壁画のあるイギリスの教会

教会内に中世の壁画がある・・・フランスやイタリア、スペインなどのカトリックの国に住んでいる人であれば、そんなの別に騒ぎ立てる事でもない、良くある話じゃん、という事になるかもしれませんが、ローマ法王を筆頭とするカトリック教会を離脱し、宗教改革を経験したイギリスでは、一面びっしりの、しっかりとした壁画が残る教会は、さほど数が無いのです。というのも、宗教改革(Reformation)の最中に、偶像崇拝を嫌い、質素を旨とするプロテスタントにより、Popish(ローマ法王風、カトリック風)なもの、虚栄的と思われたものは、除去の憂き目に合い、教会内部のカラフルな彫像などは破壊され、壁画は漆喰で上から白塗りされてしまったためです。

裕福であった教会の資産や金も目当てとした、ヘンリー8世による修道院解散もさることながら、ヘンリーの息子のエドワード6世は、自分の私的理由でローマ法王と決別し、イギリス国教会を作った父王よりも、教義上、更に敬虔なプロテスタントであり、教会内の偶像の破壊、除去は、エドワードの時代に多く起こったようです。後の、イギリス内戦後のオリバー・クロムウェル下の清教徒により、破壊されたものもあるでしょう。また、教会によっては、壁画を隠すため、先に、自ら漆喰で壁を覆ってしまったものもあるようです。

ともあれ、13世紀以降に建てられたイギリスの教会のほとんどが、最初は、内部は壁画で飾られていたのではないか、というのが大方の専門家の意見だそうです。昔は字が読めない人が大半であったので、教会に入って、聖書の話や、聖人の話が鮮やかに描かれているというのは、村人の信仰心を沸きたてるために大切なことであったので。

それが、宗教改革後に、漆喰で塗られるか、破壊されるかで、現在、イギリス内で、壁画が見られる教会は約2000だそうです。2000というと、結構あるじゃないか、と思う人がいるかもしれませんが、ほとんどが、近年になってから、漆喰に覆われていたのを、はがして、再浮上したもので、痛みや破損のため、はっきりと見えなかったり、継ぎ接ぎ的感覚があり、全体的に綺麗に残っているものとなると、その数は減ります。

上の2つの写真は、大聖堂で有名なソールズベリーにある教会。聖トマス教会(St Thomas)の内部。
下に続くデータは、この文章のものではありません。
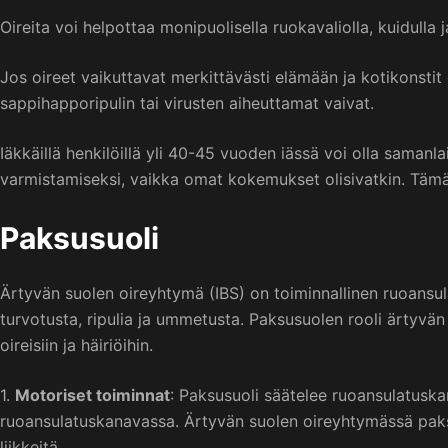
Oireita voi helpottaa monipuolisella ruokavaliolla, kuidulla
Jos oireet vaikuttavat merkittävästi elämään ja kotikonstit
sappihapporipulin tai virusten aiheuttamat vaivat.
Iäkkäillä henkilöillä yli 40-45 vuoden iässä voi olla samanl
varmistamiseksi, vaikka omat kokemukset olisivatkin. Täm
Paksusuoli
Ärtyvän suolen oireyhtymä (IBS) on toiminnallinen ruoansula
turvotusta, ripulia ja ummetusta. Paksusuolen rooli ärtyvä
oireisiin ja häiriöihin.
1.
Motoriset toiminnat
: Paksusuoli säätelee ruoansulatuskan
ruoansulatuskanavassa. Ärtyvän suolen oireyhtymässä paksusu
liikkeitä.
ソールズベリー大聖堂建設のために雇われた労働者のために、13世紀前半に建てられた教会と言われ、カンタベリー大主教であった聖トマス(トマス・ベケット)の名を取っています。

壁画の中でも最後の審判を描いたものが残る教会はイギリス内70のみだそうで、これは、その中でも、よく保存されているもののひとつです。ソールズベリーに足を運んだら、大聖堂のみでなく、こちらの教会も覗いて見て下さい。
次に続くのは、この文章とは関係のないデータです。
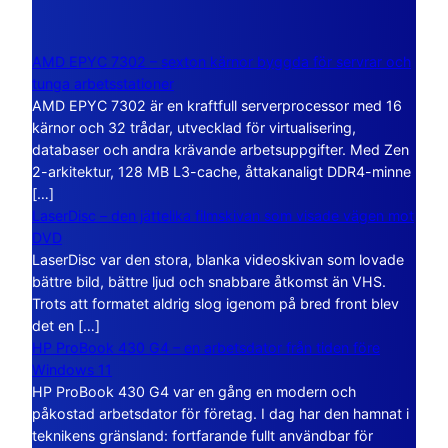
AMD EPYC 7302 – sexton kärnor byggda för servrar och
tunga arbetsstationer
AMD EPYC 7302 är en kraftfull serverprocessor med 16
kärnor och 32 trådar, utvecklad för virtualisering,
databaser och andra krävande arbetsuppgifter. Med Zen
2-arkitektur, 128 MB L3-cache, åttakanaligt DDR4-minne
[…]
LaserDisc – den jättelika filmskivan som visade vägen mot
DVD
LaserDisc var den stora, blanka videoskivan som lovade
bättre bild, bättre ljud och snabbare åtkomst än VHS.
Trots att formatet aldrig slog igenom på bred front blev
det en […]
HP ProBook 430 G4 – en arbetsdator från tiden före
Windows 11
HP ProBook 430 G4 var en gång en modern och
påkostad arbetsdator för företag. I dag har den hamnat i
teknikens gränsland: fortfarande fullt användbar för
こちらの、ビザンチン風のカラフルな壁画は、イギリス最古の町と言われるエセックス州コルチェスターの近辺の村、コップフォード(Copford)の、聖マイケル・アンド・オールエンジェルズ教会(St Michael and All Angels)。漆喰の下からこんなぴかぴかの壁画が現れたのか、それはすごい、と思いきや、この部分は、ヴィクトリア朝に手を加えて修正されているそうです。

絵に囲まれたステンドグラスから明かりが漏れてくる様子も、綺麗でした。

いずれにしても、古い部分の壁画は12世紀半ばに遡るというので、なかなかの時代物です。
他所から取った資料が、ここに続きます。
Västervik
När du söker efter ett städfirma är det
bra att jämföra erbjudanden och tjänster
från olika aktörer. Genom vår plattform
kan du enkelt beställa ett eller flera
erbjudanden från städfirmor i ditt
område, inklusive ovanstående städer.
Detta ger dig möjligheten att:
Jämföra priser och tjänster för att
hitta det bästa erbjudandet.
壁画のテクニックとしては、フレスコ(fresco)とセッコ(secco)があり、前者は、まだ濡れている漆喰の上に描いていくもので、後者は、乾いた壁に描くもの。イギリスの教会の壁画のほとんどは、セッコであるそうですが、コップフォードの壁画はフレスコで、絵が壁と一体化しており、保存状態が良かったのはそのためではないか、ということです。

コップフォードのような小集落で、しかも、村自体から少々離れた教会が、何故に、こんなに立派だったのかと言うのは、すぐ脇にあった荘園(現在はジョージ王朝時代に建てられたCopford Hall)が古くは、ロンドン司教の所有であったからだそうです。


この教会、リッチゲートもありました。

ポーチ内、正面扉のまえには、「Keep calm and go to church」(心穏やかに、教会に行こう)と書かれたウェルカム・ボードがあり、微笑ませてくれました。こんな場所を散策すると、自然、穏やかな気分になりますよ。

内部のみでなく、外壁も昔は鮮やかに塗られていたと言うのですが、この様子からは、想像するのが難しいです。今はイギリスの田舎の風景の中に溶け込んでいるような雰囲気の教会が、昔は、ちょっと遠くからもくっきり見え、村人をあっと言わせる、それこそ神々しい存在だったのでしょう。